Media menegaskan bahwa informasi yang dimuat dalam pemberitaan sebelumnya merupakan dugaan yang masih memerlukan pembuktian dan belum dapat dinyatakan sebagai fakta hukum. Karena itu, asas praduga tak bersalah tetap dikedepankan terhadap seluruh pihak yang berkaitan dengan isu tersebut.

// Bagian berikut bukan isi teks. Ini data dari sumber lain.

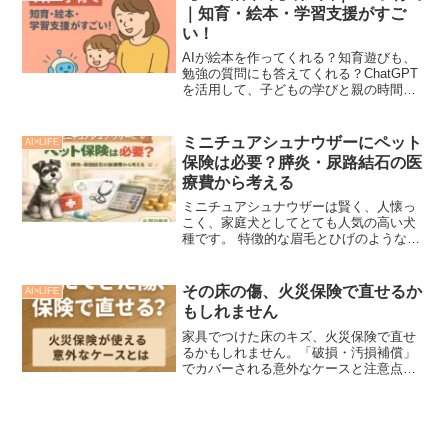
AIと一緒に整...
｜知育・絵本・学習支援がすご
い！
AIが絵本を作ってくれる？知育遊びも、
勉強の質問にも答えてくれる？ChatGPT
を活用して、子どもの学びと親の時間を
支える便利な活用術をやさしく解説しま
す。
ミニチュアシュナウザーにペット
AI×LIFE
保険は必要？膵炎・尿路結石の医
療費から考える
ミニチュアシュナウザーは賢く、人懐っ
こく、家庭犬としてとても人気の高い犬
種です。 特徴的な眉毛とひげのような顔
立ちが可愛く、家族の一員として暮らし
ている方も多いと思います。しかし、シ
ュナウザーには少し注意しておきたい病
その床の傷、火災保険で直せるか
AI×LIFE
気があります。膵炎尿路...
もしれません
家具でつけた床のキズ、火災保険で直せ
るかもしれません。「破損・汚損補償」
でカバーされる意外なケースと注意点を
解説！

Di sisi lain, Direktorat Jenderal Pemasyarakatan secara nasional terus menegaskan komitmennya memberantas peredaran HP ilegal, narkotika, dan praktik pelanggaran lainnya di seluruh lembaga pemasyarakatan melalui pengawasan, razia rutin, serta penindakan terhadap pelanggaran yang terbukti.
Media tetap membuka ruang hak jawab kepada Yusrifah Arif Martondang Kepala Lapas Kelas III Dabo Singkep, Kantor Wilayah Direktorat Jenderal Pemasyarakatan Kepulauan Riau, maupun aparat penegak hukum apabila ingin memberikan penjelasan, klarifikasi, atau tanggapan.
Apabila klarifikasi diterima setelah berita ini terbit, media akan memuatnya secara proporsional sesuai ketentuan Undang-Undang Nomor 40 Tahun 1999 tentang Pers dan Kode Etik Jurnalistik.
Naskah ini menyampaikan fakta bahwa belum ada respons terhadap permintaan konfirmasi, tanpa menyimpulkan bahwa dugaan tersebut benar hanya karena belum dijawab.